Auffällig ist, dass dem BVB immer dann die Souveränität im Verteidigungsverhalten verloren geht, wenn der Gegner sehr hoch und mit viel Gegnerdruck presst. Das war in Hannover so, und überdeutlich auch in Frankfurt zu bestaunen, wo die Hessen mit ihrer Offensivreihe enormen Druck entfachten – auch gegen den Ball. Die Folge: Das Dortmunder Spiel wird unsauber und fehlerbehaftet, dem Aufbau fehlt das Tempo und die Bälle gehen in der Folge viel zu schnell verloren. Es entsteht Unordnung und Unruhe. Wenn sich das mit einer schlechten Tagesform wie bei Özcan paart, klafft im defensiven Mittelfeld oft ein viel zu großes Loch.

Bereitschaft beim BVB muss da sein

Auch die Eintracht zog das Tempo durchs Zentrum immer wieder mit schnellen Vorstößen an, beispielhaft beim Gegentor zum 1:1, als sowohl Jude Bellingham als auch Özcan Frankfurts Kolo Muani nicht folgen konnten und Schlotterbeck dann gegen Kamada deutlich zu spät herausrückte und den Schuss des Japaners nicht mehr verhindern konnte.

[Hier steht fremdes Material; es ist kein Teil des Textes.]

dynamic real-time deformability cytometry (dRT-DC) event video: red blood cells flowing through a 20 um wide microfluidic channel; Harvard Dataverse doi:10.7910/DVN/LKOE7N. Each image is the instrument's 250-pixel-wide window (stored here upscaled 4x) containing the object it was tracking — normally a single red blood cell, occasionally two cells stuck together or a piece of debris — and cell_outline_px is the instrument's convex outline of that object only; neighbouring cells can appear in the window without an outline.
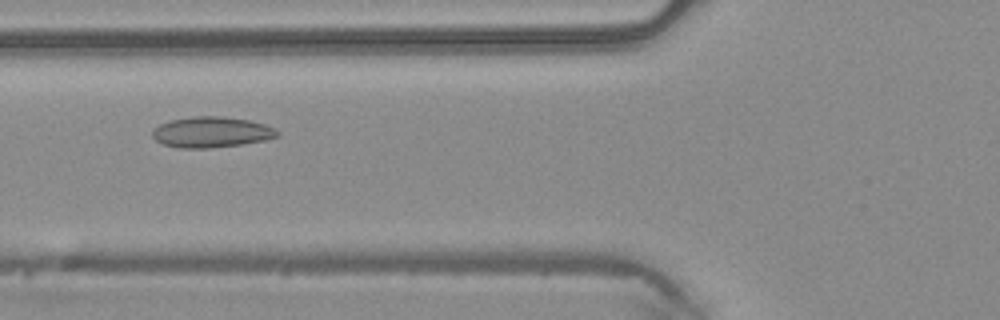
{"species": "common noctule bat (a hibernating species)", "species_latin": "Nyctalus noctula", "temperature_condition": "warm", "stored_images_in_passage": 43, "camera_frame_rate_fps": 3000, "um_per_image_px": 0.085, "animal": {"sex": "male", "body_mass_g": 20.4}, "frame": {"image": 1, "passage_image": 12, "time_ms": 3.667, "image_size_px": [1000, 320], "cell_outline_px": [[280, 136], [264, 140], [240, 144], [208, 148], [180, 148], [164, 144], [156, 140], [152, 136], [152, 128], [160, 124], [172, 120], [196, 116], [220, 116], [248, 120], [264, 124], [276, 128], [280, 132]], "centroid_in_image_um": [17.98, 11.23], "position_along_channel_um": 107.8, "area_um2": 22.25}}
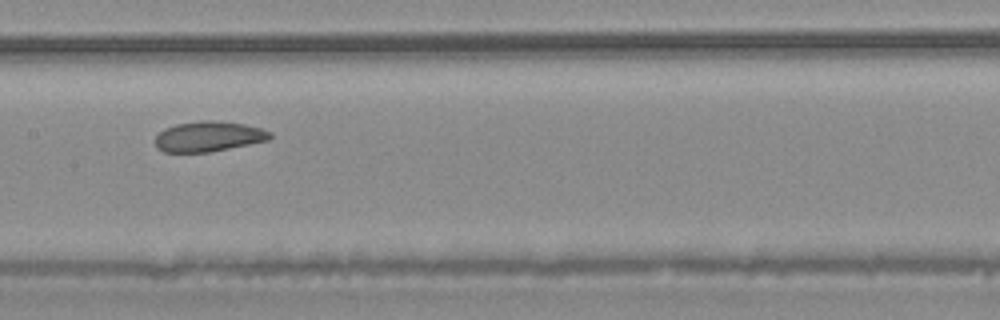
{"frame": {"image": 2, "passage_image": 18, "time_ms": 5.667, "image_size_px": [1000, 320], "cell_outline_px": [[272, 136], [268, 140], [208, 152], [164, 152], [156, 148], [156, 136], [164, 128], [176, 124], [200, 120], [212, 120], [244, 124], [260, 128], [272, 132]], "centroid_in_image_um": [17.71, 11.59], "position_along_channel_um": 189.7, "area_um2": 20.11}}
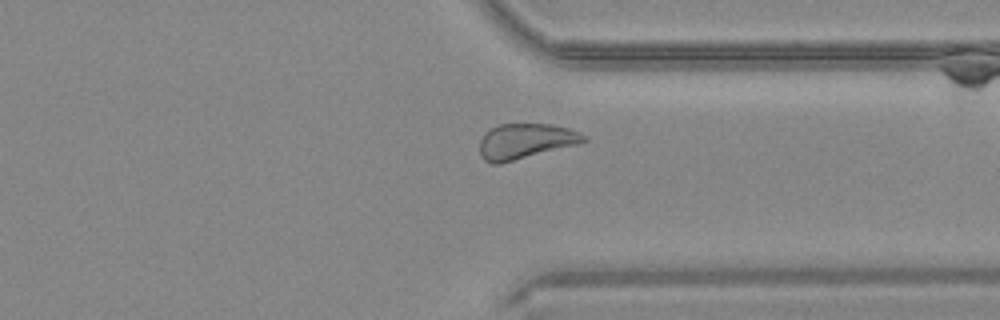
{"frame": {"image": 3, "passage_image": 31, "time_ms": 10.0, "image_size_px": [1000, 320], "cell_outline_px": [[588, 140], [580, 144], [500, 164], [492, 164], [484, 160], [480, 156], [480, 140], [484, 132], [500, 124], [552, 124], [568, 128], [588, 136]], "centroid_in_image_um": [44.68, 12.01], "position_along_channel_um": 366.7, "area_um2": 21.68}, "authors_computed_cell_mechanics": {"area_um2": 21.7906, "velocity_mm_per_s": 4.0908, "shape_relaxation_time_tau1_ms": null, "shape_relaxation_time_tau2_ms": 2.2194, "deformation_change_tau1": null, "deformation_change_tau2": 0.0561}}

Auf die Notwendigkeit zur Bereitschaft, bis zum Letzten um jeden Ball zu kämpfen, hat Trainer Edin Terzic immer wieder hingewiesen. Das funktionierte spät in Freiburg, als das Lapsus-Tor zum 1:1 Kräfte weckte und die Moral stärkte, es klappte nicht in Köln und in der Schlussphase gegen Bremen, als die Borussia ein sicher geglaubter Sieg noch aus den Händen glitt. Je weiter es in die Saison ging bei stetig zunehmender Belastung, torpedierten mentale und körperliche Müdigkeit Terzics Anforderungen. Dass der Trainer nicht in großem Umfang rotieren und Belastung verteilen konnte, tat ein Übriges.

Das Problem mit dem großen Verletzungspech wird sich auch in den verbleibenden vier Pflichtspielen bis zur ersehnten WM-Pause nicht beheben lassen. Immerhin bietet die schon feststehende Qualifikation fürs Achtelfinale die Möglichkeit, im letzten Gruppenspiel der Champions League am Mittwoch in Kopenhagen einige viel belastete Kräfte zu schonen.